Of course, by the time my social caste has been chosen to take our seats, all of the overheads are filled. There's always some asshole who decided he didn't want to check any of his baggage, and is trying to cram a major appliance in the overhead compartment. It's for purses, not dishwashers you idiot. And there's my seat... between mr. Crayfish and some woman who brought 8 kids under 10 years old. They, of course, are scattered all over the back end of the plane, annoying their alloted group of passengers... none of them remembered their Ritalin this morning. No one should be allowed on any form of public transportation with children under eighteen. This is what station wagons are for. When John F. Kennedy invented the station wagon back in the 60's, and named them 'America's family vacation car', it wasn't just for shit's and giggles. If I ran the airline industry, a gas would be released on each flight that rendered anyone under 18 unconscious, and killed their legal guardian. Then we'd get some rest.
  Of coure, then it's time to hear the on flight instrucions. In the event of a water landing, the seat cushions can be used as a flotation device... sorry, but in the event of a water landing, I'll already be using my seat cushion as a diaper. Then the complexities of the seatbelt are addressed. Anyone who doesn't know how to use a seatbelt is not supposed to survive. it's called 'Natural Selection'. Stop trying to thwart Mother Nature! I was born into this world with the knowledge to work a damn seatbelt, therefore, nature will allow me to reproduce. That's how it works, people.
  Of course, by now my stress and anxiety has reached critical, as I sit, wedged between the breather, and the woman constantly twisting around to give her little hellspawn 'eye signals' to behave. We're, of course, over the wing, so I can't even look past mr. Crayfish and see the wonder of flight below me. All of my ailments (Heart problems, anxiety disorder, weak stomach, and the fact that it's friggin 7am and I'm exhausted) are threatening to overwhelm me, and I've already been 2 hours without a cigarette and the 3 hour flight is just beginning. Mr. Crayfish grips the seat armrest and accidentally pushes my recline button, startling me so badly that as I flip backwards I vomit on my own forehead and the lap of the woman behind me. I have my right elbow driven somewhere between 6 and 8 inches into his left nostril, shouting something unintelligable, when I'm foceably introduced to the Air Marshall.

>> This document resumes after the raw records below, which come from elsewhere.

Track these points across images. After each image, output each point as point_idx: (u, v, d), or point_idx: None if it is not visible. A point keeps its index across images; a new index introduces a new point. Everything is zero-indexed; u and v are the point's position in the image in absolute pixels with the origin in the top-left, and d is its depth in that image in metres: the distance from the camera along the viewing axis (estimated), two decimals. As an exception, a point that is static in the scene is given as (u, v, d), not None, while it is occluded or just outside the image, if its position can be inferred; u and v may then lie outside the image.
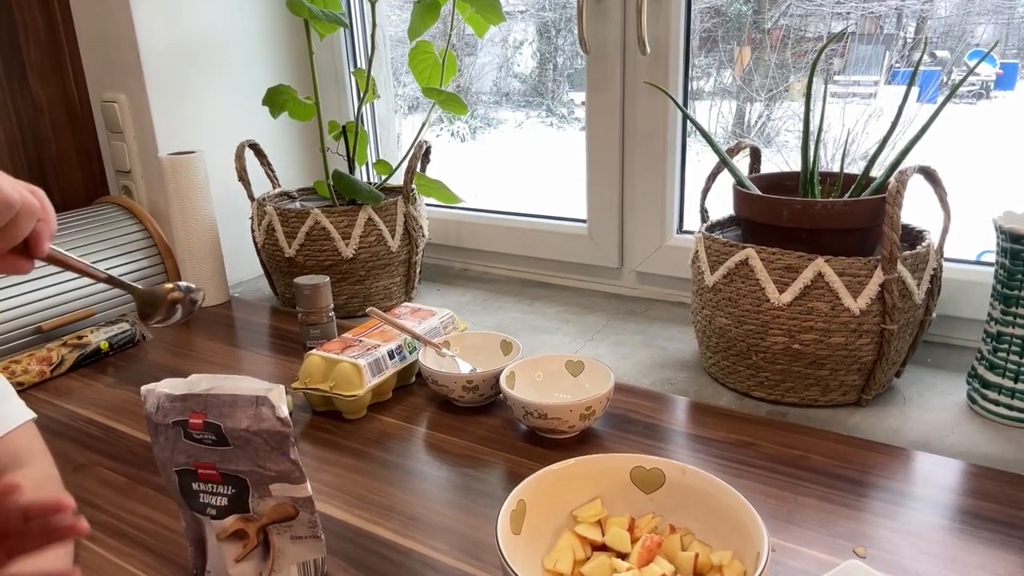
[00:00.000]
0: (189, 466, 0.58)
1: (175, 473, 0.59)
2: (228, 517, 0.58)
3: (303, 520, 0.58)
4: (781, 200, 0.88)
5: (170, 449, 0.59)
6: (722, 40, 1.59)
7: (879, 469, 0.76)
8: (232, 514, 0.58)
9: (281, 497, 0.58)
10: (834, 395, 0.89)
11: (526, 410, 0.81)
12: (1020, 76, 1.56)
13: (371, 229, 1.22)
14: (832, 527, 0.67)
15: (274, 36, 1.46)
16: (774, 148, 1.64)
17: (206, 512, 0.58)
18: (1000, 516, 0.68)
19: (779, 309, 0.85)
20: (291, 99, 1.25)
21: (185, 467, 0.59)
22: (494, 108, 2.23)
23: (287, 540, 0.59)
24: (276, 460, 0.56)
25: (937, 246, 0.89)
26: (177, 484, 0.59)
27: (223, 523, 0.58)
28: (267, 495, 0.57)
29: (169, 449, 0.59)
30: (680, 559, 0.57)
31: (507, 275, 1.44)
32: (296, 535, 0.59)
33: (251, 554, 0.58)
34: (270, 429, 0.55)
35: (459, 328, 1.06)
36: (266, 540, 0.59)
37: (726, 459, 0.79)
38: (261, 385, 0.56)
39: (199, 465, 0.58)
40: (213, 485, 0.58)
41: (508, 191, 2.08)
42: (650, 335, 1.14)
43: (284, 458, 0.56)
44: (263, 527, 0.58)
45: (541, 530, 0.61)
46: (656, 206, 1.23)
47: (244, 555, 0.58)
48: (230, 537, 0.58)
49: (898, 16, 1.52)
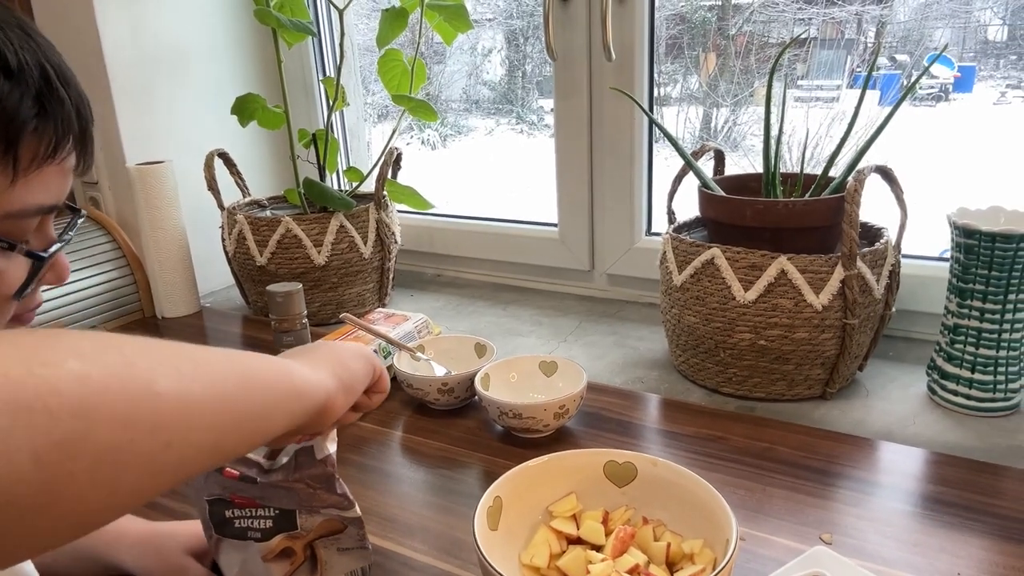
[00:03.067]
0: (224, 496, 0.56)
1: (206, 502, 0.56)
2: (275, 537, 0.56)
3: (351, 533, 0.57)
4: (744, 201, 0.90)
5: (202, 477, 0.55)
6: (688, 46, 1.62)
7: (844, 459, 0.78)
8: (279, 534, 0.56)
9: (329, 514, 0.56)
10: (800, 389, 0.91)
11: (501, 410, 0.82)
12: (978, 79, 1.61)
13: (343, 236, 1.22)
14: (799, 515, 0.70)
15: (242, 45, 1.46)
16: (741, 152, 1.68)
17: (247, 536, 0.56)
18: (960, 501, 0.71)
19: (745, 306, 0.87)
20: (260, 107, 1.25)
21: (219, 497, 0.56)
22: (464, 116, 2.24)
23: (334, 552, 0.57)
24: (322, 498, 0.54)
25: (895, 243, 0.92)
26: (207, 513, 0.57)
27: (269, 544, 0.56)
28: (316, 513, 0.56)
29: (201, 477, 0.55)
30: (653, 549, 0.59)
31: (480, 280, 1.45)
32: (343, 547, 0.57)
33: (298, 570, 0.56)
34: (314, 473, 0.53)
35: (433, 332, 1.06)
36: (312, 553, 0.57)
37: (697, 453, 0.81)
38: None
39: (237, 498, 0.55)
40: (252, 511, 0.56)
41: (479, 197, 2.09)
42: (622, 335, 1.16)
43: (331, 494, 0.54)
44: (310, 542, 0.57)
45: (518, 526, 0.62)
46: (625, 209, 1.25)
47: (292, 572, 0.56)
48: (277, 557, 0.56)
49: (858, 21, 1.55)
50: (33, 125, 0.41)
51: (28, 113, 0.40)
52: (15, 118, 0.40)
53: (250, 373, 0.39)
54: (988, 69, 1.59)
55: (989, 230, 0.80)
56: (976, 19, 1.51)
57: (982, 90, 1.62)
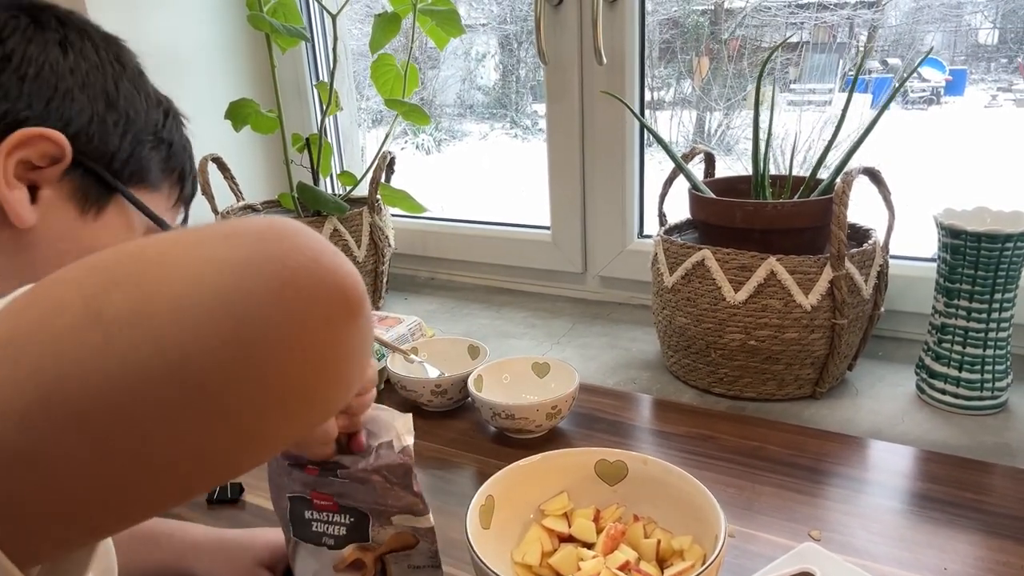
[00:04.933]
0: (305, 494, 0.55)
1: (288, 499, 0.56)
2: (346, 547, 0.55)
3: (422, 550, 0.56)
4: (734, 202, 0.91)
5: (286, 474, 0.55)
6: (681, 51, 1.63)
7: (833, 457, 0.79)
8: (350, 543, 0.55)
9: (402, 527, 0.55)
10: (789, 389, 0.92)
11: (494, 411, 0.83)
12: (969, 82, 1.63)
13: (337, 240, 1.23)
14: (789, 513, 0.70)
15: (235, 50, 1.47)
16: (734, 156, 1.69)
17: (321, 542, 0.55)
18: (947, 497, 0.72)
19: (735, 307, 0.88)
20: (253, 112, 1.26)
21: (300, 495, 0.55)
22: (458, 120, 2.25)
23: (405, 568, 0.56)
24: (398, 495, 0.53)
25: (883, 243, 0.93)
26: (288, 512, 0.56)
27: (341, 553, 0.55)
28: (388, 524, 0.55)
29: (285, 474, 0.55)
30: (643, 546, 0.60)
31: (473, 283, 1.46)
32: (414, 564, 0.56)
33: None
34: (391, 463, 0.52)
35: (427, 334, 1.07)
36: (383, 569, 0.56)
37: (688, 452, 0.81)
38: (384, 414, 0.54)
39: (316, 495, 0.55)
40: (329, 514, 0.55)
41: (474, 202, 2.10)
42: (614, 337, 1.17)
43: (407, 492, 0.53)
44: (381, 556, 0.55)
45: (510, 524, 0.62)
46: (617, 212, 1.26)
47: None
48: (347, 568, 0.55)
49: (850, 25, 1.56)
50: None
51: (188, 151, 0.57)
52: (186, 152, 0.56)
53: None
54: (979, 72, 1.60)
55: (975, 230, 0.81)
56: (967, 23, 1.52)
57: (973, 93, 1.63)
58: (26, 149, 0.45)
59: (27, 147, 0.45)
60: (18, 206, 0.44)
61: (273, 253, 0.28)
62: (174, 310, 0.26)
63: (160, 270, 0.27)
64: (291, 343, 0.28)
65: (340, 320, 0.29)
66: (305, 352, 0.28)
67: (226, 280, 0.27)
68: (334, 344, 0.29)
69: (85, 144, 0.48)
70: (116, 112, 0.50)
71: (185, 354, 0.26)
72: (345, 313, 0.29)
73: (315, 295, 0.28)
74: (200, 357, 0.26)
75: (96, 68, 0.50)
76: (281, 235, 0.29)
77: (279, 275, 0.28)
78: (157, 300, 0.26)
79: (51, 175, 0.46)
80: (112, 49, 0.52)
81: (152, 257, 0.28)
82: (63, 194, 0.47)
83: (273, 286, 0.27)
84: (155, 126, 0.52)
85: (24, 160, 0.45)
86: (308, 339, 0.28)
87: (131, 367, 0.25)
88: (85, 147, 0.48)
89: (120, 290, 0.26)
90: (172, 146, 0.54)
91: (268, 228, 0.29)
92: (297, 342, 0.28)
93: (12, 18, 0.47)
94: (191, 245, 0.29)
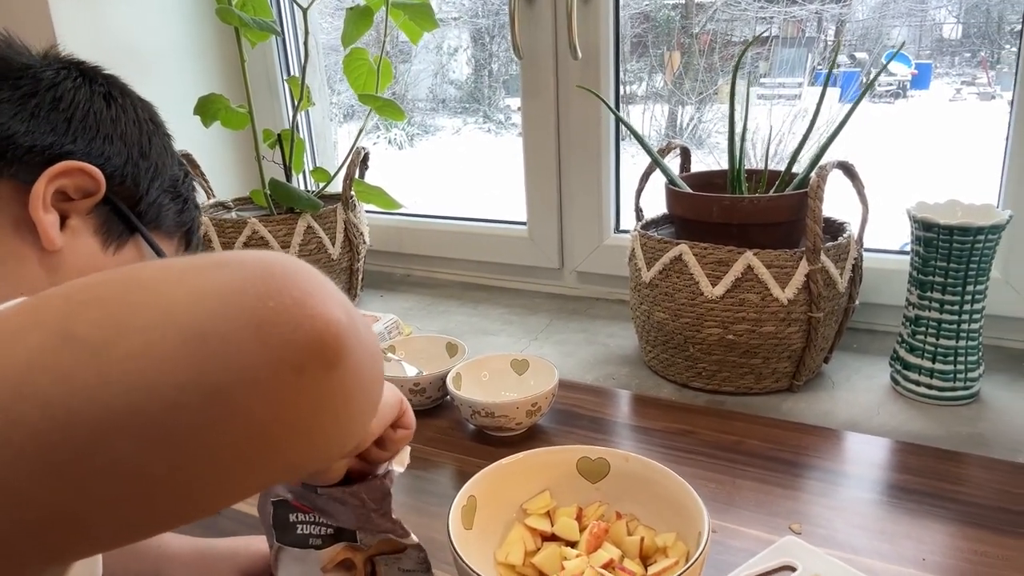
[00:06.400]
0: (288, 499, 0.54)
1: (271, 504, 0.55)
2: (335, 545, 0.54)
3: (411, 555, 0.55)
4: (710, 197, 0.91)
5: None
6: (652, 45, 1.63)
7: (812, 450, 0.80)
8: (339, 542, 0.54)
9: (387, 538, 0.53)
10: (767, 382, 0.93)
11: (473, 409, 0.82)
12: (934, 76, 1.65)
13: (311, 237, 1.21)
14: (769, 507, 0.71)
15: (204, 44, 1.44)
16: (706, 150, 1.70)
17: (308, 544, 0.54)
18: (923, 488, 0.72)
19: (713, 302, 0.88)
20: (223, 108, 1.23)
21: (284, 499, 0.54)
22: (431, 115, 2.24)
23: (395, 572, 0.55)
24: (376, 521, 0.52)
25: (857, 237, 0.94)
26: (271, 517, 0.55)
27: (330, 552, 0.54)
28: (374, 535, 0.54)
29: None
30: (627, 543, 0.59)
31: (450, 279, 1.45)
32: (405, 568, 0.55)
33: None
34: (370, 486, 0.51)
35: (404, 332, 1.06)
36: (372, 571, 0.55)
37: (668, 447, 0.82)
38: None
39: (299, 504, 0.54)
40: (315, 515, 0.54)
41: (448, 197, 2.09)
42: (592, 332, 1.16)
43: (384, 519, 0.51)
44: (371, 557, 0.55)
45: (492, 524, 0.62)
46: (593, 207, 1.26)
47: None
48: (336, 568, 0.54)
49: (818, 20, 1.58)
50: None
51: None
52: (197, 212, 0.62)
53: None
54: (944, 67, 1.63)
55: (947, 223, 0.82)
56: (932, 18, 1.55)
57: (939, 87, 1.66)
58: (65, 179, 0.49)
59: (67, 177, 0.49)
60: (50, 229, 0.48)
61: (256, 289, 0.27)
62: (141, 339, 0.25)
63: (140, 295, 0.27)
64: (256, 389, 0.26)
65: (313, 370, 0.27)
66: (270, 401, 0.26)
67: (198, 311, 0.26)
68: (302, 395, 0.27)
69: (118, 184, 0.53)
70: (148, 161, 0.55)
71: (146, 386, 0.24)
72: (319, 363, 0.27)
73: (289, 340, 0.26)
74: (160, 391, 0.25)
75: (134, 123, 0.55)
76: (271, 271, 0.28)
77: (256, 313, 0.26)
78: (127, 326, 0.25)
79: (82, 207, 0.51)
80: (148, 110, 0.58)
81: (140, 280, 0.27)
82: (89, 227, 0.51)
83: (245, 324, 0.26)
84: (176, 181, 0.58)
85: (61, 189, 0.49)
86: (275, 387, 0.26)
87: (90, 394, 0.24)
88: (117, 187, 0.53)
89: (94, 311, 0.26)
90: (187, 202, 0.60)
91: (259, 262, 0.28)
92: (263, 389, 0.26)
93: (63, 69, 0.53)
94: (180, 270, 0.28)
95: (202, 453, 0.26)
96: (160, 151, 0.57)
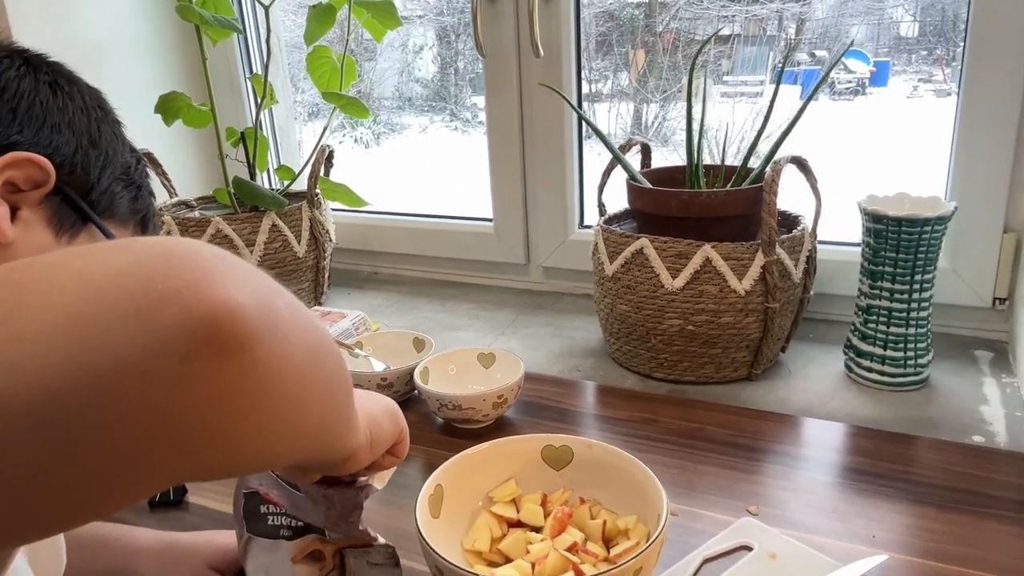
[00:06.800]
0: (260, 491, 0.55)
1: (243, 495, 0.55)
2: (305, 536, 0.54)
3: (379, 550, 0.56)
4: (670, 192, 0.94)
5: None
6: (617, 43, 1.65)
7: (769, 435, 0.82)
8: (309, 534, 0.54)
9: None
10: (727, 371, 0.95)
11: (441, 402, 0.84)
12: (892, 73, 1.69)
13: (276, 235, 1.21)
14: (728, 490, 0.73)
15: (164, 42, 1.42)
16: (671, 147, 1.72)
17: (279, 535, 0.54)
18: (875, 469, 0.76)
19: (673, 294, 0.90)
20: (185, 106, 1.22)
21: (255, 490, 0.55)
22: (397, 113, 2.23)
23: (363, 564, 0.56)
24: (344, 527, 0.53)
25: (811, 229, 0.97)
26: (243, 508, 0.56)
27: (299, 543, 0.54)
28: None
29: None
30: (590, 527, 0.61)
31: (417, 276, 1.46)
32: (373, 561, 0.56)
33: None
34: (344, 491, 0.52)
35: (371, 328, 1.07)
36: (342, 562, 0.56)
37: (631, 435, 0.84)
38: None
39: (269, 498, 0.54)
40: (285, 509, 0.55)
41: (416, 195, 2.09)
42: (558, 326, 1.18)
43: (351, 527, 0.53)
44: (340, 549, 0.55)
45: (459, 513, 0.63)
46: (558, 203, 1.28)
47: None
48: (306, 559, 0.54)
49: (779, 18, 1.61)
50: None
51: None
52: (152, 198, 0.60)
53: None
54: (901, 64, 1.67)
55: (895, 215, 0.86)
56: (889, 16, 1.59)
57: (897, 84, 1.70)
58: (13, 170, 0.48)
59: (15, 168, 0.48)
60: (1, 221, 0.47)
61: (145, 272, 0.25)
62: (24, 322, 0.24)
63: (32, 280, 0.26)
64: (134, 375, 0.24)
65: (203, 358, 0.25)
66: (152, 389, 0.24)
67: (80, 294, 0.25)
68: (194, 385, 0.25)
69: (67, 173, 0.52)
70: (98, 150, 0.54)
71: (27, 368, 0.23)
72: (212, 351, 0.25)
73: (172, 324, 0.24)
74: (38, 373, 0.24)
75: (81, 110, 0.54)
76: (169, 255, 0.26)
77: (139, 296, 0.24)
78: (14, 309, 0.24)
79: (32, 198, 0.49)
80: (96, 97, 0.57)
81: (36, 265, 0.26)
82: (41, 217, 0.50)
83: (125, 307, 0.24)
84: (128, 169, 0.57)
85: (10, 181, 0.48)
86: (156, 374, 0.24)
87: None
88: (67, 176, 0.52)
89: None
90: (141, 189, 0.59)
91: (160, 246, 0.26)
92: (142, 376, 0.24)
93: (6, 58, 0.51)
94: (74, 255, 0.26)
95: (87, 441, 0.24)
96: (110, 138, 0.56)
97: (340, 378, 0.34)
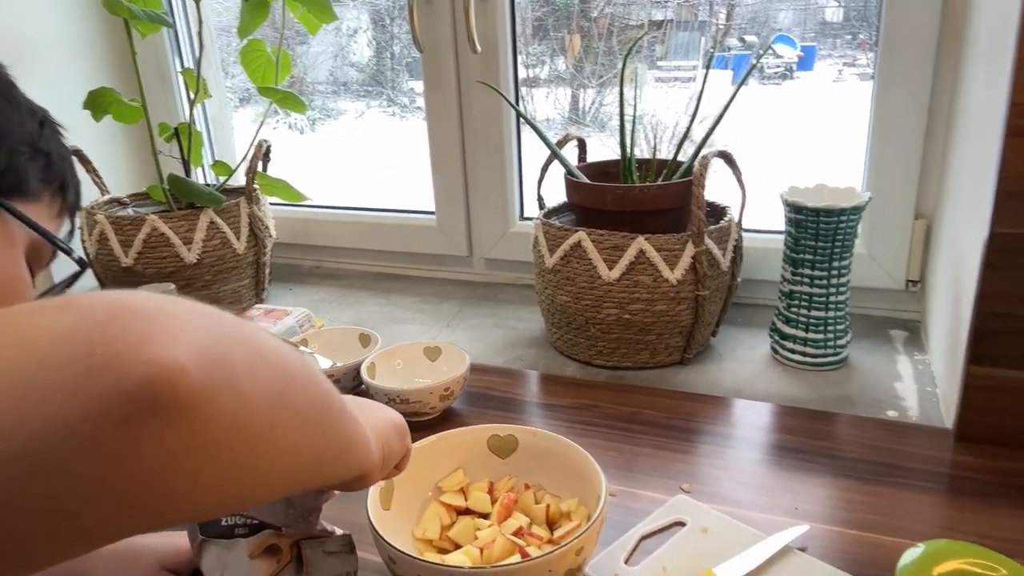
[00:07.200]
0: None
1: None
2: (261, 532, 0.55)
3: (336, 539, 0.57)
4: (605, 187, 0.97)
5: None
6: (553, 28, 1.67)
7: (702, 417, 0.87)
8: (265, 530, 0.55)
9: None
10: (661, 357, 1.00)
11: (388, 397, 0.85)
12: (818, 58, 1.76)
13: (214, 232, 1.20)
14: (664, 470, 0.77)
15: (92, 36, 1.38)
16: (608, 132, 1.76)
17: (234, 534, 0.55)
18: (801, 446, 0.81)
19: (610, 284, 0.94)
20: (115, 101, 1.20)
21: None
22: (332, 98, 2.20)
23: (320, 554, 0.57)
24: (302, 525, 0.54)
25: (737, 220, 1.02)
26: None
27: (256, 539, 0.54)
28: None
29: None
30: (534, 511, 0.64)
31: (360, 270, 1.46)
32: (329, 550, 0.57)
33: (284, 570, 0.55)
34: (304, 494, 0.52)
35: (316, 325, 1.07)
36: (299, 554, 0.56)
37: (573, 421, 0.87)
38: None
39: None
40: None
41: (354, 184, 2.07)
42: (501, 317, 1.21)
43: (309, 526, 0.54)
44: (296, 542, 0.56)
45: (409, 504, 0.66)
46: (499, 196, 1.30)
47: (279, 571, 0.55)
48: (263, 554, 0.54)
49: (710, 4, 1.65)
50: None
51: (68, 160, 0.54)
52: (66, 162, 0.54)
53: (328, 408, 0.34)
54: (827, 48, 1.73)
55: (814, 206, 0.91)
56: (815, 1, 1.64)
57: (822, 68, 1.76)
58: None
59: None
60: None
61: (89, 335, 0.24)
62: None
63: None
64: (75, 444, 0.23)
65: (143, 423, 0.24)
66: (94, 457, 0.24)
67: (25, 360, 0.24)
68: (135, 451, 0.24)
69: None
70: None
71: None
72: (150, 415, 0.24)
73: (113, 390, 0.24)
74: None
75: None
76: (116, 314, 0.25)
77: (82, 361, 0.24)
78: None
79: None
80: None
81: None
82: None
83: (69, 373, 0.24)
84: (31, 137, 0.51)
85: None
86: (96, 442, 0.24)
87: None
88: None
89: None
90: (51, 156, 0.52)
91: (107, 305, 0.25)
92: (83, 444, 0.24)
93: None
94: (20, 315, 0.26)
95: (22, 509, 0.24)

  I travel to New York City next week... can't wait.

1 comment:

  1. The last time I flew my seat was over the wing, and when I looked out, there was a piece of duct tape on it. It then became my personal responsibility, for the entire 3 hour flight, to ensure the passengers' safety by watching that the tape did not fly off, causing us to lose the wing. When we landed, I had to walk sideways due to the crick in my neck, and not ONE of those bastards thanked me for my vigilance!!